# [Task set]
A - In the book review about Abigail, what is Mrs. Hendrick's nickname?
B - Carry on the book review about Abigail from the point where it stops.

[[ Text block open ]]

Abigail is about to begin sixth grade and cannot wait to be a pom-pom girl. She and her two BFFs, Alli and Cami, have wanted to be pom-pom girls since they saw them in third grade. But sixth grade doesn’t start out all that great; Alli and Cami (aka AlliCam) are in a homeroom class together, but Abigail is in a different homeroom with the meanest teacher in sixth grade, Mrs. Hendrick (aka The Hawk). In case Alli and Cami having a nickname for the two of them (that excludes Abigail) is not enough of a clue, things only get worse from there. Abigail’s language arts teacher (also The Hawk) has the class write a friendly letter to another person in class (assigned by the teacher, of course) for the entire school year, and Abigail is assigned to the biggest loser in school, Flabby Gabby. AlliCam share all these inside jokes from being in classes all day together, and Abigail begins to feel left out. To make matters worse, AlliCam are pom-pom girls, too. Abigail struggles to fit in with her old friends while tentatively developing a friendship with someone new. How can Abigail be a kind person and a pom-pom girl? She begins to learn that she doesn’t always like her choices in life.
There are several things I liked about this book. There are no chapters, but each new section begins with a title of sorts in a bubble cloud. Abigail loves to create lists, and there are many throughout the book. This keeps her organized and helps her understand things better. I especially enjoyed the character, Gabby; despite all the difficulties she experiences in her life, she remains positive- something that Abigail begins to learn herself (the hard way, of course!) Tough issues of bullies and bystanders appear throughout the book and are honestly portrayed. Told through lists, notes, and friendly letters, with cute doodles on every page, this is a book that all tween girls will enjoy reading!

[[ Text block closed ]]
[[ Listed entries open ]]

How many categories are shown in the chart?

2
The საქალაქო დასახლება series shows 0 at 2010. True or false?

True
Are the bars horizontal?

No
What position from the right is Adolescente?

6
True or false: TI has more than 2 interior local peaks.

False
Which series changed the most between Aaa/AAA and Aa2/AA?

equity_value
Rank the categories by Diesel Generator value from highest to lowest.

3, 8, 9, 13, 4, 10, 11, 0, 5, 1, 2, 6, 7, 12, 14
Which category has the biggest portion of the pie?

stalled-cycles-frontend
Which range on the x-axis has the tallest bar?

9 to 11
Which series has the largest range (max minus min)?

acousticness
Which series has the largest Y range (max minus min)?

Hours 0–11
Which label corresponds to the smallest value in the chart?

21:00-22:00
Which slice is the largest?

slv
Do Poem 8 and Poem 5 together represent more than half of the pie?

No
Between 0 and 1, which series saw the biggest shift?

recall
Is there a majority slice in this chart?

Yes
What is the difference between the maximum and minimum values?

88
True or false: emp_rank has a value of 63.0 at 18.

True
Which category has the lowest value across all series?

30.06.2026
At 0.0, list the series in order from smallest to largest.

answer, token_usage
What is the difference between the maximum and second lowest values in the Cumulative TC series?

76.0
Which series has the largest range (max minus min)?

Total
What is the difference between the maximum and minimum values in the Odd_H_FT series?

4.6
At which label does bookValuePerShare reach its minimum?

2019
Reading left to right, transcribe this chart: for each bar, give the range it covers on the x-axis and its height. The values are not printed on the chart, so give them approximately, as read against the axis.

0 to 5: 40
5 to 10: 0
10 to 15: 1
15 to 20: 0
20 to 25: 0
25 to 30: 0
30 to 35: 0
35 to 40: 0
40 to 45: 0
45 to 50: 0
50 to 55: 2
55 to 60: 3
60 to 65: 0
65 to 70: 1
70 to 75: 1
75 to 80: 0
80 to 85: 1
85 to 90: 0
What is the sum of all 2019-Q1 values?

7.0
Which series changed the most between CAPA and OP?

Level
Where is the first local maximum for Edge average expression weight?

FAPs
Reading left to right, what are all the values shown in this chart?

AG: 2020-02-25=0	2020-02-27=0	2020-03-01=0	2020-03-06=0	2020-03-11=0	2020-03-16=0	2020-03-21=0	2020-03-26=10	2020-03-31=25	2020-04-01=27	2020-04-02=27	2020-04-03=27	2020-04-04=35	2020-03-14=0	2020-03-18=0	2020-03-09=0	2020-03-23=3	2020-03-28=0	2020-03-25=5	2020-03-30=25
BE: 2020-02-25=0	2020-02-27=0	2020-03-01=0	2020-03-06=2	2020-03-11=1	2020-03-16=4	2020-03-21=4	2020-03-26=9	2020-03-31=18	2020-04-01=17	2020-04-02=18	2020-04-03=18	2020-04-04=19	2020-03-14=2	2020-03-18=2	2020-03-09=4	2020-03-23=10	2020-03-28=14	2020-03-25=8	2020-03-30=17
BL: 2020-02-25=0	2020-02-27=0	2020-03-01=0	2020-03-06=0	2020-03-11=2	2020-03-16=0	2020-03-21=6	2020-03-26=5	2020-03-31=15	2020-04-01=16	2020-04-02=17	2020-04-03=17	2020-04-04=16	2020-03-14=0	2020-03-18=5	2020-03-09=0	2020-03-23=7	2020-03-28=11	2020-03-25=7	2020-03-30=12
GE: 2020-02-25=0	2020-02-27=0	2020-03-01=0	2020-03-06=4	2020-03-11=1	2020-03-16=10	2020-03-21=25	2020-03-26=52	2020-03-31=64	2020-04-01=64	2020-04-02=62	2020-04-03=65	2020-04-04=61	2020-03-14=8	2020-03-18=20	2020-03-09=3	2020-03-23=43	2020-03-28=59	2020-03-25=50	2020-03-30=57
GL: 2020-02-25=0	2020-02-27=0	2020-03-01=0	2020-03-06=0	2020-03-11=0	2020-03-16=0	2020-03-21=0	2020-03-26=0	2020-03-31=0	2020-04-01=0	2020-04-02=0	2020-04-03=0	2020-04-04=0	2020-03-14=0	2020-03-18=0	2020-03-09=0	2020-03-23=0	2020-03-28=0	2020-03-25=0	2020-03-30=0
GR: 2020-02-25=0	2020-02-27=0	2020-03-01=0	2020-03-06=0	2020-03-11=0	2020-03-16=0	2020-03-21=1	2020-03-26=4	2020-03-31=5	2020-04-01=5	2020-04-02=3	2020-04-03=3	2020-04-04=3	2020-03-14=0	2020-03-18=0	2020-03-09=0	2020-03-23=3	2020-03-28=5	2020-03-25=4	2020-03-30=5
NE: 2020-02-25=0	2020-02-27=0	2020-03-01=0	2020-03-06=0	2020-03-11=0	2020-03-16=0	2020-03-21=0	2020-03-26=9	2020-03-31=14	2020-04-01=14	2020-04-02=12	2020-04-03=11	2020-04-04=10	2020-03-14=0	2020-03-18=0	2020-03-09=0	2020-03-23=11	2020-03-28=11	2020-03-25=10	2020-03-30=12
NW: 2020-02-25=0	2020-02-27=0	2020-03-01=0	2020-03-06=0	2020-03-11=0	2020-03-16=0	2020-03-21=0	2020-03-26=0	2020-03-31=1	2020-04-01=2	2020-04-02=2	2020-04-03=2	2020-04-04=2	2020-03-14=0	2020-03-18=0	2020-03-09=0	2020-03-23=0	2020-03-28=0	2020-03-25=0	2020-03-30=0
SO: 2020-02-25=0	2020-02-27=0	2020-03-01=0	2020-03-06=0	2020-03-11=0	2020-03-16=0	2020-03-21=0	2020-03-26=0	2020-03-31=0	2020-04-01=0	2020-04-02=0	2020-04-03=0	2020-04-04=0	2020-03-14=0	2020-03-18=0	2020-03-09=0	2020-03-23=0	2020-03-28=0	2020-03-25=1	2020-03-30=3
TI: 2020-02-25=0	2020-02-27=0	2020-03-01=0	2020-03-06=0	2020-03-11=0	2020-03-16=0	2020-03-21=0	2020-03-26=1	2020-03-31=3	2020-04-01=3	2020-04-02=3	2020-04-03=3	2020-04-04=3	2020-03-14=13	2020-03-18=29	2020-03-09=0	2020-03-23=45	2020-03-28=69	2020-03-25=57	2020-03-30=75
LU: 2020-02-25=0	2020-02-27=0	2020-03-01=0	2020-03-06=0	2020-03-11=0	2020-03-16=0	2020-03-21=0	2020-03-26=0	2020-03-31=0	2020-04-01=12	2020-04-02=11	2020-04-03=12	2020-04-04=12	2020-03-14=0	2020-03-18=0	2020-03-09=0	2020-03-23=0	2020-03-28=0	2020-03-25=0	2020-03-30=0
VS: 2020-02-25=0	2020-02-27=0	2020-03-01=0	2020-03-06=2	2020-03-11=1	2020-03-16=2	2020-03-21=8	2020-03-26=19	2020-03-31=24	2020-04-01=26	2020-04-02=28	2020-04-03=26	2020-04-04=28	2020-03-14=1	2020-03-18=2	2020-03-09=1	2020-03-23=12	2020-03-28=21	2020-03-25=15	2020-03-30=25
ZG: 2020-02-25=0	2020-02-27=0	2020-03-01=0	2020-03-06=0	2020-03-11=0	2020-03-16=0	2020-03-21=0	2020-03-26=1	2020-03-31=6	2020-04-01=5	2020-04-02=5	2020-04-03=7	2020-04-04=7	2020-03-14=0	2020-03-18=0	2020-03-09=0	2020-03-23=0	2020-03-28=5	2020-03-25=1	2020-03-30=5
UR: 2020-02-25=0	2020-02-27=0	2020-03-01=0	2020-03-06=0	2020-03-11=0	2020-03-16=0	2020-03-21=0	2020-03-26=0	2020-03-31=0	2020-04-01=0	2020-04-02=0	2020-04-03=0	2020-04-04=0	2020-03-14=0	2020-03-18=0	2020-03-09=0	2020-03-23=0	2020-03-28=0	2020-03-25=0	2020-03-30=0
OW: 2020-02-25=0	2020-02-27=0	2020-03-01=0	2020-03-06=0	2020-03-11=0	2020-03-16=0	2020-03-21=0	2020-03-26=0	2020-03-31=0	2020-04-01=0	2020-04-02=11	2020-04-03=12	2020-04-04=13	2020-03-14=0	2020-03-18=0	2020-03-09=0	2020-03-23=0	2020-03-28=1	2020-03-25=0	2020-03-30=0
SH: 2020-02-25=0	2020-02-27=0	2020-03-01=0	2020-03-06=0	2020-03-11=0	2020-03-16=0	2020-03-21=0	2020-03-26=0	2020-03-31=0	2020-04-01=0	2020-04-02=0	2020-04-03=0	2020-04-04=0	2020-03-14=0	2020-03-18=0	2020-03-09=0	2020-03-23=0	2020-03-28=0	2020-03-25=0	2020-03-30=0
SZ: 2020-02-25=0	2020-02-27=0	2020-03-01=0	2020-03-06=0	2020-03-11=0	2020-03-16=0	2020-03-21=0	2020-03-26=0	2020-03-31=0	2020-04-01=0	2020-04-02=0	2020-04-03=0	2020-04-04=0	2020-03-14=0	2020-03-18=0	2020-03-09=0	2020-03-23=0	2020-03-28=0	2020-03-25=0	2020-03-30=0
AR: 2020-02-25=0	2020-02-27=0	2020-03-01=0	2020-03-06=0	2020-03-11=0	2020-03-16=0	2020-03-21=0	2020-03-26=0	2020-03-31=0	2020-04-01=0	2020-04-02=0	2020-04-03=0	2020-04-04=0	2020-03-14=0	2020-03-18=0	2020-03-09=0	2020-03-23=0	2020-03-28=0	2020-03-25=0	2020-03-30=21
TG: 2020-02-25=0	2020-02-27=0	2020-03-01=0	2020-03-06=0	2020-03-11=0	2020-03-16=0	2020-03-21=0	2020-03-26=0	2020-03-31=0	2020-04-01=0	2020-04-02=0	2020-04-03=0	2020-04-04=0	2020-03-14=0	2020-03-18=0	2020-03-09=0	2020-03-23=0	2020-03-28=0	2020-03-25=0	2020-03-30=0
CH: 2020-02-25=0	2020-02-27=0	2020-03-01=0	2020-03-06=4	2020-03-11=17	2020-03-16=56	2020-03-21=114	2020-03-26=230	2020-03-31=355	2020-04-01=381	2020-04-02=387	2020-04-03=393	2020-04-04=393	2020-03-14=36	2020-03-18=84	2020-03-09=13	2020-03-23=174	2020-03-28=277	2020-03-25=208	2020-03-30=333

[[ Listed entries closed ]]

# [Results for each task]
A - The Hawk

B -
Thank you to Sourcebooks for an advance reading copy of Always Abigail!
“Not every body can be the rock at the top of the pile. There have to be some rocks at the bottom to support those at the top.” That is what Albie’s grandfather tells Albie’s mother one night, and that that is how Absolutely Almost begins. Those few words set the mood for the entire story. Albie never quite seems to measure up, yet he continues to move forward. He sees a lot, but he somehow doesn’t see everything. He doesn’t see that when kids at school are being nice to him it’s because they want something. He doesn’t see how being famous isn’t cool. But he does begin to see how being cool isn’t everything he thought it would be. Absolutely Almost by Lisa Graff is absolutely the best. Her writing is heartbreakingly simple, sweet, and full of emotions. She manages to convey so much with so few words. The short chapters with simple titles offer insight into what goes on in Albie’s mind, seen through his eyes in soft-spoken eloquent writing.